Streaming
SSE wire format for streamed chat completions — frames, deltas, usage, and the [DONE] sentinel.
When a chat completion is created with stream: true, the response body is a stream of Server-Sent Events instead of a single chat.completion JSON object. This page documents the exact wire format.
Frame format
Each event is a single line of the form data: {json} followed by a blank line, so the byte sequence on the wire is data: {json}\n\n. Every JSON payload is a chat.completion.chunk object. The stream terminates with the literal sentinel data: [DONE].
The first chunk's delta carries role: "assistant". Subsequent chunks carry incremental content.
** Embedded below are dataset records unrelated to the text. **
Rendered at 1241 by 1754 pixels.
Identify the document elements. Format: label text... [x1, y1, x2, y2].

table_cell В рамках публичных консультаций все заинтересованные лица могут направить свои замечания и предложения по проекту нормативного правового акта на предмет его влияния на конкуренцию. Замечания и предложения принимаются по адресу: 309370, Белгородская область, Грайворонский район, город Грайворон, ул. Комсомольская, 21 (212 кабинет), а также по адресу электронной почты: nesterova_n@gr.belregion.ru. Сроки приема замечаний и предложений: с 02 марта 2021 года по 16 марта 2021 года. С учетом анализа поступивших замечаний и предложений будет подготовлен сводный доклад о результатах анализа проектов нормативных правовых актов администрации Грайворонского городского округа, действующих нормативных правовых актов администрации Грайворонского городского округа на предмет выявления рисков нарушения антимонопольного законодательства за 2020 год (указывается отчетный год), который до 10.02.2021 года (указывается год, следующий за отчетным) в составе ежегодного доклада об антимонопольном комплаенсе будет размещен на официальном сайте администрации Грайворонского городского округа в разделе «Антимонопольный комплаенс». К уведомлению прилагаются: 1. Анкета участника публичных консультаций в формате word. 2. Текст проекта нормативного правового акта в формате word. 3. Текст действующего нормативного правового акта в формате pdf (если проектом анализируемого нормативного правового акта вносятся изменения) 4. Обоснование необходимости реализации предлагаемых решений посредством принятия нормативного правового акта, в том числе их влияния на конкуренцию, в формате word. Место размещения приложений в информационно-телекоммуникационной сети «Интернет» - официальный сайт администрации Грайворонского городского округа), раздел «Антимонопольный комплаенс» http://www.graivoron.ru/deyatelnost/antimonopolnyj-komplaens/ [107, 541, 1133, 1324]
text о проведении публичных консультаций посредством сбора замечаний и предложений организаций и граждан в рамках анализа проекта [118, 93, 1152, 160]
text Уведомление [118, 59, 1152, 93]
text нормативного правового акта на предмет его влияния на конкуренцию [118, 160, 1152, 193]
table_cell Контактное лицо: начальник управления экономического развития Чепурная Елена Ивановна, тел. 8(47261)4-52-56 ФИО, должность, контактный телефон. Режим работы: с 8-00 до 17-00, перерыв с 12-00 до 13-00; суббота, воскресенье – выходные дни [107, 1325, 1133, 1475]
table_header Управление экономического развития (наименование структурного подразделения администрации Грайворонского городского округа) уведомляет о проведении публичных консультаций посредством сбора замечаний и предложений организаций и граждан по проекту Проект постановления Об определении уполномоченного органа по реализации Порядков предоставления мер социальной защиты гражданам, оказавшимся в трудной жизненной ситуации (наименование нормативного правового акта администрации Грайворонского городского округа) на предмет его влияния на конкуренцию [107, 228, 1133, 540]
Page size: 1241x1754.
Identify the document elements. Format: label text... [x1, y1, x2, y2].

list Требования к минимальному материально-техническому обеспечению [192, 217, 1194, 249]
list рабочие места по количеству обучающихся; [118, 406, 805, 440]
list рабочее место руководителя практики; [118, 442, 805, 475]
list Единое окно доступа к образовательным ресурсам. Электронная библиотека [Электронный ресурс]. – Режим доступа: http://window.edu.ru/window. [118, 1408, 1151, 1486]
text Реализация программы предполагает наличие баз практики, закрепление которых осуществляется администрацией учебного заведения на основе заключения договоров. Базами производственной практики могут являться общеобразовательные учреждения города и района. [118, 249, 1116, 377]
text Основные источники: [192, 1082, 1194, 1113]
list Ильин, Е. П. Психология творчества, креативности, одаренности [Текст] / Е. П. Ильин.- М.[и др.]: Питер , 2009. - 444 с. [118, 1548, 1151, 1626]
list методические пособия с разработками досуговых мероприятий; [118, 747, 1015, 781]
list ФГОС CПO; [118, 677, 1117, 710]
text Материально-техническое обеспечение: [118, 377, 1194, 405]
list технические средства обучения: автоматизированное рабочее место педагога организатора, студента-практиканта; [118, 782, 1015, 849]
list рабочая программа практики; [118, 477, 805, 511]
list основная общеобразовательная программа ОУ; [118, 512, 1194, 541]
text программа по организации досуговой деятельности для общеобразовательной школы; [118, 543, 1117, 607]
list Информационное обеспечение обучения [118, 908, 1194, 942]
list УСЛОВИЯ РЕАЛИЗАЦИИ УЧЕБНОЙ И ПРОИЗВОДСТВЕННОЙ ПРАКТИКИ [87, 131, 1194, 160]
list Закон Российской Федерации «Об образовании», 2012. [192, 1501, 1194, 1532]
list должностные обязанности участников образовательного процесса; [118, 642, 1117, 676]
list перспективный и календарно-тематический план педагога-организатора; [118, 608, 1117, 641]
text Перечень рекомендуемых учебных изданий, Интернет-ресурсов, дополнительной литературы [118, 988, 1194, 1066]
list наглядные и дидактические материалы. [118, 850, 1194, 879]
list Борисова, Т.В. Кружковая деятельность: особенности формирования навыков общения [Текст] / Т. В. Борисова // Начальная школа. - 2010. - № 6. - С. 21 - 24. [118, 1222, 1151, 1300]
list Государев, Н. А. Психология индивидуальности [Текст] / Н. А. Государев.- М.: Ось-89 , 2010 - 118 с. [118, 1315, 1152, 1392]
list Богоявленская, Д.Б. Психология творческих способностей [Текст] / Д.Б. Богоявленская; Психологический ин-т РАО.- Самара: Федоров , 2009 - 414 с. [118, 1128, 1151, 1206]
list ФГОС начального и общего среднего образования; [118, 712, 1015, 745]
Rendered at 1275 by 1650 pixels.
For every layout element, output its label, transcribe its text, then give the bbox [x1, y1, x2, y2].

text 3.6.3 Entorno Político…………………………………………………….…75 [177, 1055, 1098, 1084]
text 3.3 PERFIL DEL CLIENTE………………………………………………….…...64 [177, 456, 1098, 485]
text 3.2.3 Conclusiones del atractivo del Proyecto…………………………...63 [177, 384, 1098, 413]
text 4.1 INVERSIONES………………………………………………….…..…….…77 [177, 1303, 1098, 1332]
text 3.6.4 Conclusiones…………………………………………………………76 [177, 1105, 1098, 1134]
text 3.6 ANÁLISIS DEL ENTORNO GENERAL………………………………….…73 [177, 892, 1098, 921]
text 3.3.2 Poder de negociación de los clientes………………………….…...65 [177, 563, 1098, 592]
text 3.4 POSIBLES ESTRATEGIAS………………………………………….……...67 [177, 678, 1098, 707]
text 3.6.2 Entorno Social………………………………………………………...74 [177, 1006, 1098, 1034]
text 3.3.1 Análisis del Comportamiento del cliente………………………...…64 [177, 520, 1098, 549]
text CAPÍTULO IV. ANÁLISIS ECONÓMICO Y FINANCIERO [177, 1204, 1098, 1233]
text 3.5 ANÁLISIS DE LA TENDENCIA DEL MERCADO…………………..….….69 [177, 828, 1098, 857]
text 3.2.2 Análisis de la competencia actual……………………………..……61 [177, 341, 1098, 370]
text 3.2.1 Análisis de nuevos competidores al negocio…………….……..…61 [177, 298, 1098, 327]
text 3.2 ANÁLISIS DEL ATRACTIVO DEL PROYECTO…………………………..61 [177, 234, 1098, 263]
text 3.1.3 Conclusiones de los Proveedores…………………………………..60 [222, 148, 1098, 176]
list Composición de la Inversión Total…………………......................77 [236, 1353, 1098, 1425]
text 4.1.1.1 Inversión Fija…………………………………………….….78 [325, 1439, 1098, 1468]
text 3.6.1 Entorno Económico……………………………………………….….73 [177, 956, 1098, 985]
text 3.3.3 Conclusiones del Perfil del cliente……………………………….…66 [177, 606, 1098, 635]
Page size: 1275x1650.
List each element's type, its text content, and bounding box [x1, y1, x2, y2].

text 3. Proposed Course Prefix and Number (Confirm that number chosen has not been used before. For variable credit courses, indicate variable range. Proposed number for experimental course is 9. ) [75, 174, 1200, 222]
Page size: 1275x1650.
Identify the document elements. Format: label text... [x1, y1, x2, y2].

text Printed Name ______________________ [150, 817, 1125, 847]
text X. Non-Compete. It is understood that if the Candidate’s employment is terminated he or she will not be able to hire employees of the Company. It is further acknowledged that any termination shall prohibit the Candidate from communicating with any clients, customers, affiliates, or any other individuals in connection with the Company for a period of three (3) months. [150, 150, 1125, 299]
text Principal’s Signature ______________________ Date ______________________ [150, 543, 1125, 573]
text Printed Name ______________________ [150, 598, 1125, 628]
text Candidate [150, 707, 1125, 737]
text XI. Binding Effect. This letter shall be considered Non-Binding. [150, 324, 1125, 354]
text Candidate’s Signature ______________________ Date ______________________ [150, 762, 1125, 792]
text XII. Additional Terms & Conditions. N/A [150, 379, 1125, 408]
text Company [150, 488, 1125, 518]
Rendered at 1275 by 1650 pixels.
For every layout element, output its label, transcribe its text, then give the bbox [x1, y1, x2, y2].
The last content chunk carries a non-null finish_reason (for example stop, or length when the output limit is reached) and an empty delta.
data: {"id":"chatcmpl-1","object":"chat.completion.chunk","created":1700000000,"model":"google/gemini-3-flash","choices":[{"index":0,"delta":{"role":"assistant"},"finish_reason":null}]}
data: {"id":"chatcmpl-1","object":"chat.completion.chunk","created":1700000000,"model":"google/gemini-3-flash","choices":[{"index":0,"delta":{"content":"Packets "},"finish_reason":null}]}
data: {"id":"chatcmpl-1","object":"chat.completion.chunk","created":1700000000,"model":"google/gemini-3-flash","choices":[{"index":0,"delta":{"content":"in flight"},"finish_reason":null}]}
data: {"id":"chatcmpl-1","object":"chat.completion.chunk","created":1700000000,"model":"google/gemini-3-flash","choices":[{"index":0,"delta":{},"finish_reason":"stop"}]}
data: [DONE]Chunk fields
Prop
Type
Usage chunk
Every streamed response ends with one final chunk that has an empty choices: [] array and a populated usage object, immediately before data: [DONE]. Unlike vanilla OpenAI, OpenToken always returns streaming usage — there is no stream_options.include_usage opt-in (any stream_options field a client sends is ignored).
{
"id": "chatcmpl-1",
"object": "chat.completion.chunk",
"created": 1700000000,
"model": "google/gemini-3-flash",
"choices": [],
"usage": {
"prompt_tokens": 12,
"completion_tokens": 18,
"total_tokens": 30
}
}The same token details available on a buffered call appear here: prompt_tokens_details.cached_tokens for cache hits and completion_tokens_details.reasoning_tokens for thinking tokens.
Because the HTTP status is sent before the body, an error can arrive after a 200 OK. A mid-stream failure is delivered as one more data: frame whose JSON payload is the error envelope { "error": { "message", "type", "code" } } (instead of a chat.completion.chunk), followed by the usual data: [DONE]. It is not an SSE event: error frame, so detect it by checking each parsed data: payload for an error key. Handle errors inside the stream loop, not only around the initial request.